Coinbase, the US cryptocurrency exchange platform, debuted on Nasdaq yesterday as a direct listing, marking a red-letter day for alternative finance as the first significant public move of its type by a crypto exchange.

By the close of trading, shares had reached $328, down from a high of $381. This valued the platform – which operates without a central headquarters – at $75.9 billion (not including other assets).

For comparison, a share in Nasdaq Inc is currently worth $157.

The platform has been buoyed by (or is tied to) recent valuations of Ethereum and Bitcoin, with the latter valued at $62,600 at the time of writing – double its value in January 2021, and more than three times its November 2020 value.

However, the true value of a cryptocurrency is hard to calculate, given that it needs to factor in the cost per watt of mining it, plus the purchase of GPUs and other expensive, energy-hungry, mining rigs.

Nevertheless, the recent stratospheric growth in the valuations of some digital currencies is likely to link Coinbase’s fortunes to the perceived health of the crypto and token market for the foreseeable future.

The problem is, at present superstar crypto valuations are closely linked with speculation and hyped by mega-wealthy individuals, such as Tesla/SpaceX supremo Elon Musk.

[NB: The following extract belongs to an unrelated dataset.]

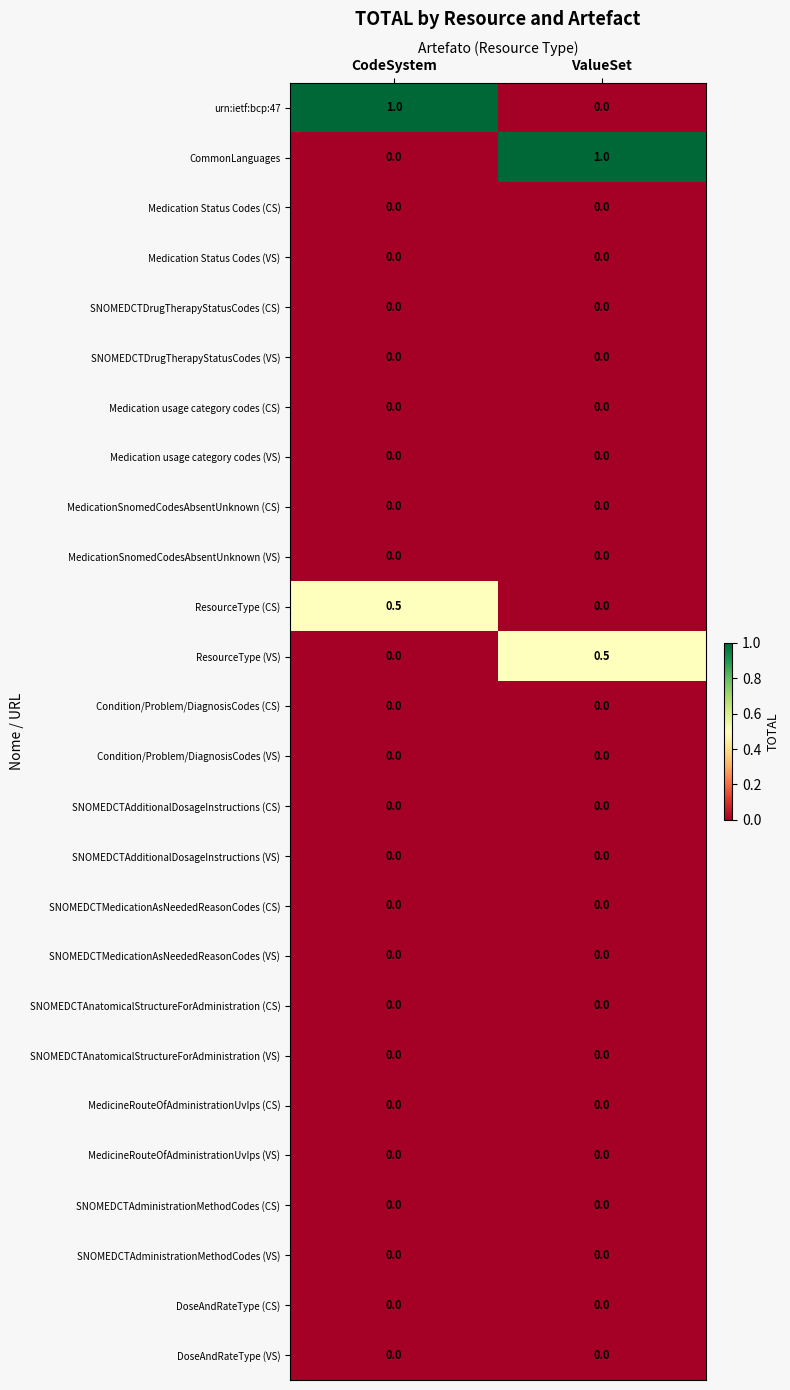

What is the sum of all ResourceType (VS) values?

0.5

This can be summed up by the so-called ‘million dollar pizza’ problem: why spend a few low-valued crypto coins on a cheap consumer item today, if those coins might be worth a fortune tomorrow?

The reverse applies as well: your coin might buy you a Tesla today or a pizza tomorrow. The challenge, then, is that such extreme fluctuations are rarely found in traditional currencies, unless an economy is collapsing and there in runaway inflation in the cost of goods.

This big attraction for high-risk speculators makes it harder – but not impossible – for cryptocurrencies to make the leap to mass acceptance as money. At least, until the system stabilises or a country establishes a national digital token: a digital dollar or pound (hopefully one that doesn’t produce vast amounts of carbon).

One might hope that the UK would be imaginative enough to try this, post-Brexit. But that seems unlikely, with little appetite for risk locally (except politically, where the UK is suffering from a high-stakes gambling addiction).

There could be other factors at play in the Bitcoin market specifically, which may yet impact on Coinbase’s fortunes.

For example, research from Cambridge University’s Centre for Alternative Finance has established that two-thirds of Bitcoin miners are based in China (based on IP addresses and hash rates), nearly 10 times the number in the US.

According to Cambridge analysis, roughly 80 percent of mining takes place in Asia and Eastern Europe, with as much in Iran as in the US. That is likely to make Western investors nervous.

But for now, the future appears rosy for Coinbase as an exchange for all this frenetic activity and more. “What we hope is it just brings a lot more transparency to this industry, and a lot more focus,” said CFO Alesia Haas.

It puts it at the heart of Wall Street, certainly. However, Jay Powell, chair of the US Federal Reserve, has been critical, comparing cryptocurrencies to gold, rather than to money. “Human beings have given gold this special value that it doesn’t have from an industrial standpoint,” he said.

Others are likely to be puzzled by a comparison that was intended as a criticism, but which might imply to some that cryptocurrencies have a more fundamental and prized value.

This is particularly true for younger generations, who have come to distrust the traditional financial markets.

That sentiment is hardly surprising. The 2008-09 financial crash, triggered by high-risk, low-grade credit, led to more than a decade of austerity and a widening gulf between haves and have-nots that is partly generational.

Corruption, fraud, and market rigging among a number of big-name banks have only hardened some people’s resolve to replace the system with something better.

But the spectre of high-risk –potentially low-grade – investments is hardly absent from today’s crypto market, and neither are mega-wealthy individuals or institutions playing the market to their private advantage.

No one could look at Bitcoin today, for example, and claim it is the saviour of the young and financially excluded, unless they got lucky and grabbed some coins a few years ago, perhaps while huddled around a GPU for warmth in a rented room.

At present, Coinbase has 56 million registered users – a figure that is likely to rise on the back of its debut yesterday – and estimated Q1 net profits that are reported to be up to $800 million, on the back of $1.8 billion in revenue.

However, any investors expecting Coinbase shares to keep scaling a cliff face in value may be in for a fall, as there is nothing to stop more traditional exchanges, brokerages, and other players clambering into the market.

Players from the world of traditional finance are certainly interested: Goldman Sachs, JPMorgan, and Citigroup were among the organisations advising Coinbase on its listing.

Meanwhile, digital payments platform PayPal has added a crypto trading and retail function for its US customers, with plans to roll this out worldwide in the months ahead.

In summary, therefore, Coinbase’s public market debut is a milestone, but it is too early to say where the road is headed – beyond hope.